Source data
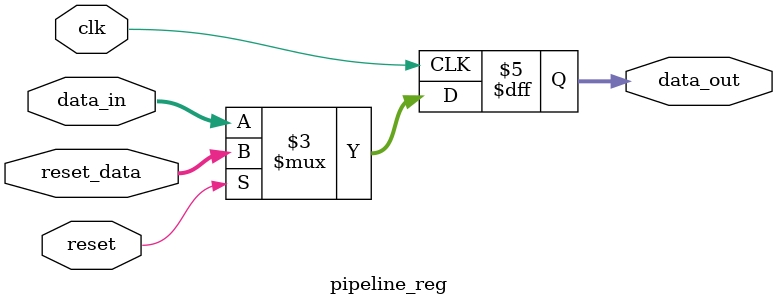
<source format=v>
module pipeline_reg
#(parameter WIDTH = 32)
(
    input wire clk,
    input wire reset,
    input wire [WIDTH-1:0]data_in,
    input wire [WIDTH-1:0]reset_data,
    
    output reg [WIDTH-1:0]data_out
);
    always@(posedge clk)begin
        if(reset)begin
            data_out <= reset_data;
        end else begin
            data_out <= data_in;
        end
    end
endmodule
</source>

==

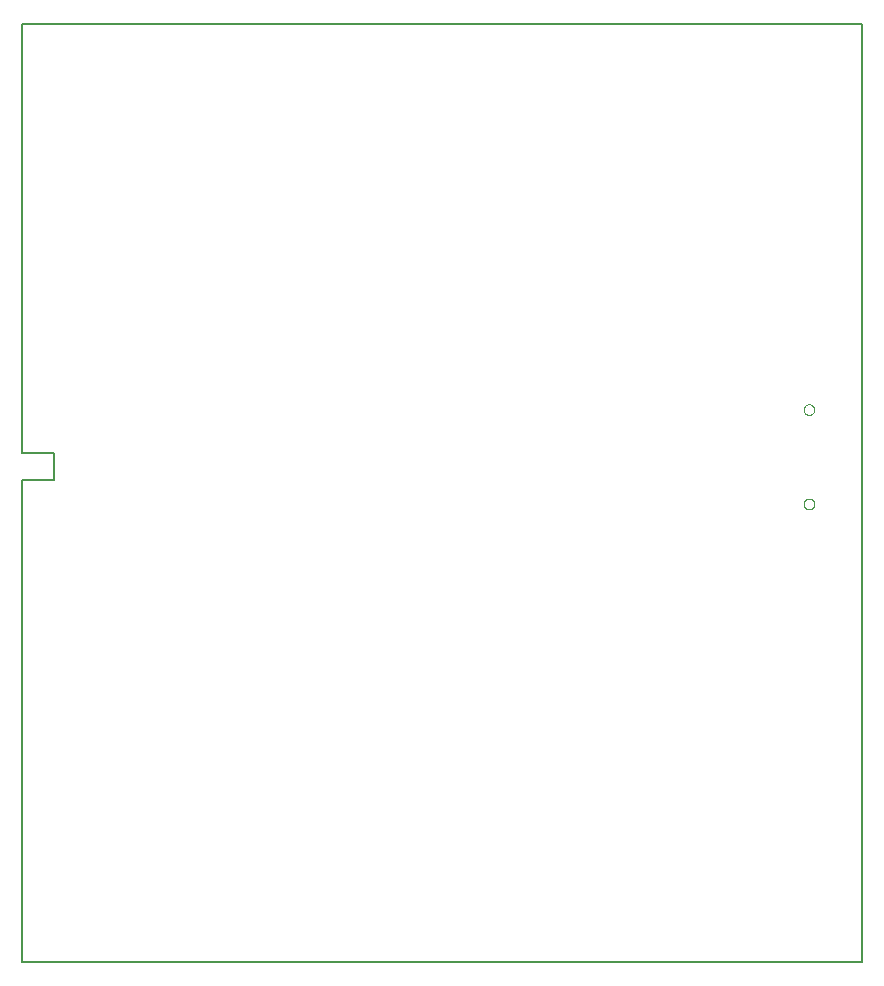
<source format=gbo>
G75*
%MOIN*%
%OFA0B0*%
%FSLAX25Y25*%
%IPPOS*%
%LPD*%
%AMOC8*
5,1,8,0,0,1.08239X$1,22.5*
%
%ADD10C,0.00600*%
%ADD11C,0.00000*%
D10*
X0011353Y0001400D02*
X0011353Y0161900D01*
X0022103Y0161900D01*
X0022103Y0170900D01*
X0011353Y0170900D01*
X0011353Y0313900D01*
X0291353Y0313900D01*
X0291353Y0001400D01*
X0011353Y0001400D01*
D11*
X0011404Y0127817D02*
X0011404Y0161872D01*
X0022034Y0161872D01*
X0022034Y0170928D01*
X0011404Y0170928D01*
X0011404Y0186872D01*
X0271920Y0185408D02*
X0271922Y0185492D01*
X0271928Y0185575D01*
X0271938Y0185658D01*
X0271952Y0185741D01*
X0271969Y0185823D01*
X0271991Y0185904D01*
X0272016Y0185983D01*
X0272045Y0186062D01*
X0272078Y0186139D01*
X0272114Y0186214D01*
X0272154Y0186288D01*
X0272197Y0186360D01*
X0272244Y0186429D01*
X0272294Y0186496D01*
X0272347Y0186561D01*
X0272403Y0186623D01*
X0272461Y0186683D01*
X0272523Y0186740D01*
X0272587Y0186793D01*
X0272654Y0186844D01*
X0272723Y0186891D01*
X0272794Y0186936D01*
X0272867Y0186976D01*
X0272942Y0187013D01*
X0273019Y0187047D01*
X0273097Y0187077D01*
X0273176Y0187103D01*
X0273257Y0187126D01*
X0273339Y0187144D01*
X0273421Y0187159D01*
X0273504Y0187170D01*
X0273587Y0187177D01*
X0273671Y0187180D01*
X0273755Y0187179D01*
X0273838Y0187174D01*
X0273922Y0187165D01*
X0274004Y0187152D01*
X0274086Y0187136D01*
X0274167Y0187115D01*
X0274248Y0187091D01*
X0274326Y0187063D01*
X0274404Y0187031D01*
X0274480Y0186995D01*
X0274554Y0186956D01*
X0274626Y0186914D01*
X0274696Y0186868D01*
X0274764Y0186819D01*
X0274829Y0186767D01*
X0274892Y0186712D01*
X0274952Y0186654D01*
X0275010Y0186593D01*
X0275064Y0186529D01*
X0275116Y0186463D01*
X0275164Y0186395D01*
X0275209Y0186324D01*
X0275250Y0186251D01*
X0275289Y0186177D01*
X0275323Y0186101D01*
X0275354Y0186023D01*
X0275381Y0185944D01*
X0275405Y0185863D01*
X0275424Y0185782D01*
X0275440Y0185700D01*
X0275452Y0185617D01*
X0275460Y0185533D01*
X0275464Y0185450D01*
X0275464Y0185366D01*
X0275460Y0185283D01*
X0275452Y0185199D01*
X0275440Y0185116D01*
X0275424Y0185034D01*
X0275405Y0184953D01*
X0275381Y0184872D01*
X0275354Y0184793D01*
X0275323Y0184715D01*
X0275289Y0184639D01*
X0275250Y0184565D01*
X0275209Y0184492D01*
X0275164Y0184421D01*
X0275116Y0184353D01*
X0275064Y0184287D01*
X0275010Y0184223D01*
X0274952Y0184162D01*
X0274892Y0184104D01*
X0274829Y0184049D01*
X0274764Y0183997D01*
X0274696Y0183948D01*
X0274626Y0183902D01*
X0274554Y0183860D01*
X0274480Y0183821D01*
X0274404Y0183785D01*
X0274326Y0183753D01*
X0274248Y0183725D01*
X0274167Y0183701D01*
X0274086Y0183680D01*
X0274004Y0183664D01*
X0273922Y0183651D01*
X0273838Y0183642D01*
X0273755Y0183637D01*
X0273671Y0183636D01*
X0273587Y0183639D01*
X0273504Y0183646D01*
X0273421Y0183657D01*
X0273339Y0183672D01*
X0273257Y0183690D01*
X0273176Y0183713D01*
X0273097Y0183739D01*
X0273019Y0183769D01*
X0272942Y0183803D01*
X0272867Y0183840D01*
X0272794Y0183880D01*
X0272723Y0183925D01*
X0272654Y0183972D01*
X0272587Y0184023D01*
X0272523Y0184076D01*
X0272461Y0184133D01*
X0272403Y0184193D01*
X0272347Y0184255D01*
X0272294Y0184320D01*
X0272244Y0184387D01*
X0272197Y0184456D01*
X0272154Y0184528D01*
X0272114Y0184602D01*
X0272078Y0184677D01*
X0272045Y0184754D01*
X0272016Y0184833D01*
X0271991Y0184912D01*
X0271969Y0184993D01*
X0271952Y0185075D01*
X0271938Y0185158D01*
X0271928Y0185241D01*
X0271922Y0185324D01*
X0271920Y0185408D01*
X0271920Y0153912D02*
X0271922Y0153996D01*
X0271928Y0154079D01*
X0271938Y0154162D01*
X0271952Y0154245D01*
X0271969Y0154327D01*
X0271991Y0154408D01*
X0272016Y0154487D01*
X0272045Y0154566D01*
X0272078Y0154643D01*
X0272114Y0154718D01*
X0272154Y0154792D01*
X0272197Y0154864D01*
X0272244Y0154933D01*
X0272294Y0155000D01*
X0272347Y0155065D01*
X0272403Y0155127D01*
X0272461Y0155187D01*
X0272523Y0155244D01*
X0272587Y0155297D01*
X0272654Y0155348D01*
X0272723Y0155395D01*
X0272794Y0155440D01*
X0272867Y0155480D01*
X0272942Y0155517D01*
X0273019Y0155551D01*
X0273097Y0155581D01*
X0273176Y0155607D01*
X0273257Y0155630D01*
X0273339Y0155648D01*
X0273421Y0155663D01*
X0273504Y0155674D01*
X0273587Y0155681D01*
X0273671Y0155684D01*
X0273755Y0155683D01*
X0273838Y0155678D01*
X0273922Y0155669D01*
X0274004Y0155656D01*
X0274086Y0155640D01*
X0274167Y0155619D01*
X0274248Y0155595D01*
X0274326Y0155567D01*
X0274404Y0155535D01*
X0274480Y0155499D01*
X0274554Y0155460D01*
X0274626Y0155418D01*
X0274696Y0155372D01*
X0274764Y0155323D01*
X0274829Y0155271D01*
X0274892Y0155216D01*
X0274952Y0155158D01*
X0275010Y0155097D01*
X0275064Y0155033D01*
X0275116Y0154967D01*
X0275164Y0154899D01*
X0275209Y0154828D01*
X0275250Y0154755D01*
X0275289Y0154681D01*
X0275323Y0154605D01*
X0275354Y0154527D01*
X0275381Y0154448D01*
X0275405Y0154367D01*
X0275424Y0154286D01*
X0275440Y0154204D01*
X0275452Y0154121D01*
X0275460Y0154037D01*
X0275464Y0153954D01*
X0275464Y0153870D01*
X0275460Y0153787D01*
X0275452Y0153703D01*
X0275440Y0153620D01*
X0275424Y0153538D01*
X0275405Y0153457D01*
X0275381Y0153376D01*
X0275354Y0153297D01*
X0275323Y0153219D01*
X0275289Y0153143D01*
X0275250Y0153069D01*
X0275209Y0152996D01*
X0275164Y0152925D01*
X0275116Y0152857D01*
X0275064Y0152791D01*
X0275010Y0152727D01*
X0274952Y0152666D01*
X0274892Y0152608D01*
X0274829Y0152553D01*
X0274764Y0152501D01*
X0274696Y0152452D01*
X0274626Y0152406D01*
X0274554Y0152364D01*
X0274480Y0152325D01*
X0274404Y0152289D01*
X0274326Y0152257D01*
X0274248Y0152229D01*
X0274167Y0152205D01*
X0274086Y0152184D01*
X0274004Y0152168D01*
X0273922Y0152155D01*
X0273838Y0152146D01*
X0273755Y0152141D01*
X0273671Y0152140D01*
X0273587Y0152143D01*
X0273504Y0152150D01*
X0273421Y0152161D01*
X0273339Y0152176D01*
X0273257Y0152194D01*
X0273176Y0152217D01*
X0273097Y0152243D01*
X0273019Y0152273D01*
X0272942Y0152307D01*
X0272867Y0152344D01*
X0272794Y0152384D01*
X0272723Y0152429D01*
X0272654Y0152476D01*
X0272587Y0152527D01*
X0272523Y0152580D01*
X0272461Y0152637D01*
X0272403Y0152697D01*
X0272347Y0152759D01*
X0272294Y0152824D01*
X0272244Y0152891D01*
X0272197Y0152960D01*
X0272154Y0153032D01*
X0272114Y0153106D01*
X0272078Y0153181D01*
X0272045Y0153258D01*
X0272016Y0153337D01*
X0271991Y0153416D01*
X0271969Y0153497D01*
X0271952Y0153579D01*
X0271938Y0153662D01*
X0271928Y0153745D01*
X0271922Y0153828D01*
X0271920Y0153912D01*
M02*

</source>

* * *

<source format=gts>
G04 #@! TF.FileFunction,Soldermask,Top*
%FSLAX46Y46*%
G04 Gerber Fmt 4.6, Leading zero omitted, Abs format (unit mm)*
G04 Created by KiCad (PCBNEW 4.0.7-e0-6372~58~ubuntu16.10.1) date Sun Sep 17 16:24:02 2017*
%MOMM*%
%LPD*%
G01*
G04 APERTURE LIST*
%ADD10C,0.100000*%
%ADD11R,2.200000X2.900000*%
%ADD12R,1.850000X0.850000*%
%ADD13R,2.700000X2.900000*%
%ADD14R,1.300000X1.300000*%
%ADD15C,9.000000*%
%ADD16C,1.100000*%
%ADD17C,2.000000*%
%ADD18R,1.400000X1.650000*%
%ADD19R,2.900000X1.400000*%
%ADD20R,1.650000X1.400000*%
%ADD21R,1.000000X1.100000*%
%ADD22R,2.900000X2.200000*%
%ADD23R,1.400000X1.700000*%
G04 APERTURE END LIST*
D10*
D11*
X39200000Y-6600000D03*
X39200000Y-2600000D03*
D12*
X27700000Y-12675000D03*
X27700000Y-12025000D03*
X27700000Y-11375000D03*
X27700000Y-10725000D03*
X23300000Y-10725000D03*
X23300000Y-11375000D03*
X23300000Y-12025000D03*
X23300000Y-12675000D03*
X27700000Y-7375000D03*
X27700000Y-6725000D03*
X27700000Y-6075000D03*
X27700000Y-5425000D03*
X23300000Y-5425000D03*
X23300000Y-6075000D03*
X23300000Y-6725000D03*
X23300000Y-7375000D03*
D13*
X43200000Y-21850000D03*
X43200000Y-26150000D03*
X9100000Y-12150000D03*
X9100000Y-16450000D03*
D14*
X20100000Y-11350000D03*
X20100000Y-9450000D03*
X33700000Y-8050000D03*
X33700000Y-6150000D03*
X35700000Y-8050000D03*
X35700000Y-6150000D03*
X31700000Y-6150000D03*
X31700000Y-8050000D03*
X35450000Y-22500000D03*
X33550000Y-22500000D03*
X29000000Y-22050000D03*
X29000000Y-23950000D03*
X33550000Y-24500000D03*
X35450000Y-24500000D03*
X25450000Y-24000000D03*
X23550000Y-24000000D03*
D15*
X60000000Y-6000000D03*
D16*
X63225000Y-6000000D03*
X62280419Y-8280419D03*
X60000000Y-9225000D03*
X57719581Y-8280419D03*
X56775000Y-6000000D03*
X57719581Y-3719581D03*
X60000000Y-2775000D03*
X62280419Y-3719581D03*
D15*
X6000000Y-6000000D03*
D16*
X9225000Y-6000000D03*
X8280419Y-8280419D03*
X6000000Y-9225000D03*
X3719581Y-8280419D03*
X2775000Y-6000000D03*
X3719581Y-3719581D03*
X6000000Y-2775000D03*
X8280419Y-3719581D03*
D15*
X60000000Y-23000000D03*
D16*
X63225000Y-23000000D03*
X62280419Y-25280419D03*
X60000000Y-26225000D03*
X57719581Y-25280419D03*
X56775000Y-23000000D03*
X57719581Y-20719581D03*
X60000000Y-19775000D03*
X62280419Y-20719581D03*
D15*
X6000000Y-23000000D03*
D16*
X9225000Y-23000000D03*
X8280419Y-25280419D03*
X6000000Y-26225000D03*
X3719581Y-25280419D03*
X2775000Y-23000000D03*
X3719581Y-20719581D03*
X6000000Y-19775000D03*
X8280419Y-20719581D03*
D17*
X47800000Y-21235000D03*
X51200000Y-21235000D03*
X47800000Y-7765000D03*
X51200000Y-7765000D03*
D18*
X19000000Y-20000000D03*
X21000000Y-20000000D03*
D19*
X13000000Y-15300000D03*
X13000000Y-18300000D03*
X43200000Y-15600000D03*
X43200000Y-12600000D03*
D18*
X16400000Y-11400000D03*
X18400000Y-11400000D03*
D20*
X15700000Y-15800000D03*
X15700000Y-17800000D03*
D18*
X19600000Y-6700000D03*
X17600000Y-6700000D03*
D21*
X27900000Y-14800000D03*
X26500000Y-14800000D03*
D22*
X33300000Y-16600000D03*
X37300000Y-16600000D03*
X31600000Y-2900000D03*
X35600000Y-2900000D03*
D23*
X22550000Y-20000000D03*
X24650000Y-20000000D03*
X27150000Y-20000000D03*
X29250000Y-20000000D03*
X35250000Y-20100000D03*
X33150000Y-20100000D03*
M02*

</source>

What is needed
Keeping every character as it is, restate the lines above that run from the line with "X0274626Y0155418D01*" through the line with "X0275209Y0152996D01*", both included, and nothing else.

Worked solution
X0274626Y0155418D01*
X0274696Y0155372D01*
X0274764Y0155323D01*
X0274829Y0155271D01*
X0274892Y0155216D01*
X0274952Y0155158D01*
X0275010Y0155097D01*
X0275064Y0155033D01*
X0275116Y0154967D01*
X0275164Y0154899D01*
X0275209Y0154828D01*
X0275250Y0154755D01*
X0275289Y0154681D01*
X0275323Y0154605D01*
X0275354Y0154527D01*
X0275381Y0154448D01*
X0275405Y0154367D01*
X0275424Y0154286D01*
X0275440Y0154204D01*
X0275452Y0154121D01*
X0275460Y0154037D01*
X0275464Y0153954D01*
X0275464Y0153870D01*
X0275460Y0153787D01*
X0275452Y0153703D01*
X0275440Y0153620D01*
X0275424Y0153538D01*
X0275405Y0153457D01*
X0275381Y0153376D01*
X0275354Y0153297D01*
X0275323Y0153219D01*
X0275289Y0153143D01*
X0275250Y0153069D01*
X0275209Y0152996D01*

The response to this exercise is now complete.